What about beyond college? For their prospective future employers, what makes these kids better employees, better innovators? What advantage do they have?
Ricky: They learn to think. Our Academy students were using iFOLIO, they learned to work in groups. But they’re not working on a group project for history class. They’re making something they care about. Some students at our academies this year made movie recommendation services. One young lady made a 3D printed model of tower - she was from New Orleans and it was a mock up of how she wanted to take a tower in downtown New Orleans and turn it into a shelter for homeless people. Why? Because she saw a problem, she cares about it, and she wants to do something about it.
We really try to show kids that they can make projects that are fun. You can learn, you can be thinking about college, you can change your world - and you can do all of them at the same time. We're trying to help students have a holistic experience: yeah, you're learning coding but you're not doing it the boring way, just sitting in a lab punching a keyboard. You're doing it for a reason. That reason might be to bring entertainment value - maybe someone's making the next great video game and it's going to make people connect and be happy. And that's fantastic you know. Or maybe someone’s writing a neural network coding project that cracks the cancer code one day. We don't know where they're going to end up, but we know that those are the kind of kids we have in our programs.
Joy: When the students come to our programs, one thing we constantly hear from them is that they've found their people. And not just in their fellow students but also in the staff - they’re the embodiment of what’s possible. They’re a representation of: I made it to this point, I'm in college now, I'm studying what I am sparking your interest and curiosity in. And then it's like their minds open instantly, like 'oh that's a path for me.' They want to get to be as cool as their instructors someday, and we’re just trying to help them get there.
Like Ricky was saying, the environment we create is not like school. It's an environment where they don't want to stop learning. Trying to pull these kids out for activities, to go outside, is probably one of the hardest things we do during the day because they want to keep working. They want to be in the labs. They want to do something tech-related because they've had the interest sparked and now they're in a flow.

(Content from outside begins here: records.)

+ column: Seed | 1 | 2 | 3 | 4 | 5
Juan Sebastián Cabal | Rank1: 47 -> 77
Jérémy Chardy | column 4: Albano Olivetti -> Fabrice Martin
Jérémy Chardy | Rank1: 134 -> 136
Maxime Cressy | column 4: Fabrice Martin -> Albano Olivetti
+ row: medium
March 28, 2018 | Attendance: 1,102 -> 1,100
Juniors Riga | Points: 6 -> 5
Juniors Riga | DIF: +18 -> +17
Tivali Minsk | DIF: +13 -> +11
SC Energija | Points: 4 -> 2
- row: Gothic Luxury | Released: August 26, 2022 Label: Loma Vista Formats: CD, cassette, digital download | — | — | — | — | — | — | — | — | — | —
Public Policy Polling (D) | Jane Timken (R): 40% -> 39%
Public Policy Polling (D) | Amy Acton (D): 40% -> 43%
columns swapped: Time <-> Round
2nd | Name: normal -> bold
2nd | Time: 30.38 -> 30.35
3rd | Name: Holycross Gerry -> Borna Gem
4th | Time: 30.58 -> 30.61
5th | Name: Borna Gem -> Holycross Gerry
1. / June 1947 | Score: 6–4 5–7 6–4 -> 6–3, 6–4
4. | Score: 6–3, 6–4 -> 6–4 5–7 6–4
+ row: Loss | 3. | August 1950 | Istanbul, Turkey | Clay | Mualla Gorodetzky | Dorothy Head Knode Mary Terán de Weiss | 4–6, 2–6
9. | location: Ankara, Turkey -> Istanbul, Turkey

They're not just learning because they have to, they're learning because they want to. I think that's the biggest difference that we see in our students - the start of that lifelong zest for learning.
Yes, they'll go home, and maybe they’ll pair up with one of our private instructors, but no matter what they're going keep trying to learn more.
Ricky: The other thing is, we've got around two thousand 2000 students who created iFOLIOs out of our camp this year. Their parents have invested in their education outside of camp as well, and we are investing time in them. We're investing them into the future. For them to just get thrown in a pile with all the other college applicants? These kids are special, and we want them to show off that they're special.
Fifteen years ago there was no such thing as a digital portfolio. Now it's become essential - without one, many schools won’t even look at your application. Our students are trying to get into elite colleges, and we have to help them be able to speak the language and sell themselves. That’s an advantage we’re able to give them, and iFOLIO helps us do that.